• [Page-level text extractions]
—————
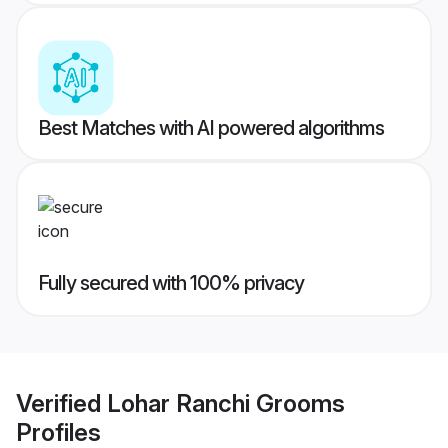
Best Matches with AI powered algorithms
Fully secured with 100% privacy
Verified
Lohar Ranchi Grooms
Profiles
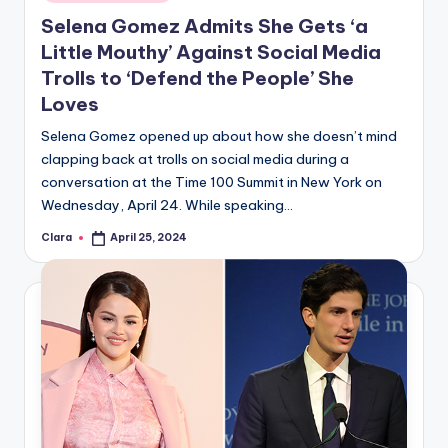
in
Selena Gomez Admits She Gets ‘a
Little Mouthy’ Against Social Media
Trolls to ‘Defend the People’ She
Loves
Selena Gomez opened up about how she doesn’t mind
clapping back at trolls on social media during a
conversation at the Time 100 Summit in New York on
Wednesday, April 24. While speaking…
Clara
April 25, 2024
Posted
by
—————
• [WORK TO COMPLETE]
Verbatim reproduction is required for the line holding "Wednesday, April 24. While speaking…" and for every line after it in the records, with no other line included.

• [ANSWER SECTION]
Wednesday, April 24. While speaking…
Clara
April 25, 2024
Posted
by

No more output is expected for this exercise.